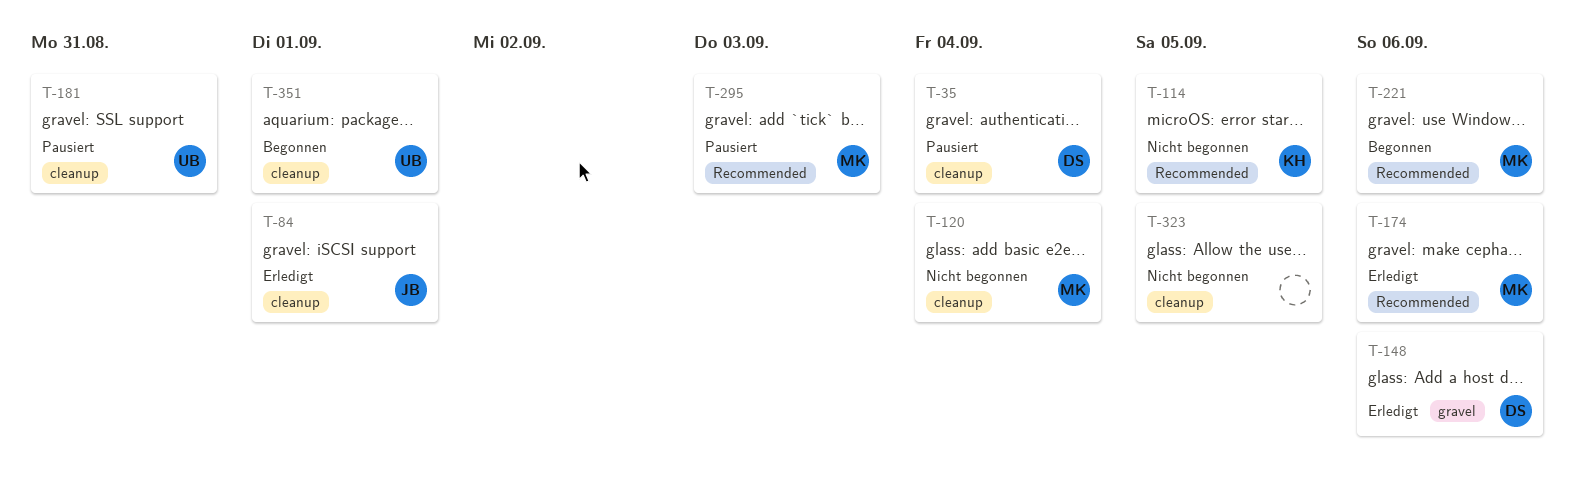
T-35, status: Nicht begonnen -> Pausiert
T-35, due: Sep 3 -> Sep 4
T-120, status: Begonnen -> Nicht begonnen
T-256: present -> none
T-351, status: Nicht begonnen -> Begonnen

▶ **What you are asked to do**
I'd like every record above written out again exactly, without the pictures.

▶ **Answer box**
T-35, status: Nicht begonnen -> Pausiert
T-35, due: Sep 3 -> Sep 4
T-120, status: Begonnen -> Nicht begonnen
T-256: present -> none
T-351, status: Nicht begonnen -> Begonnen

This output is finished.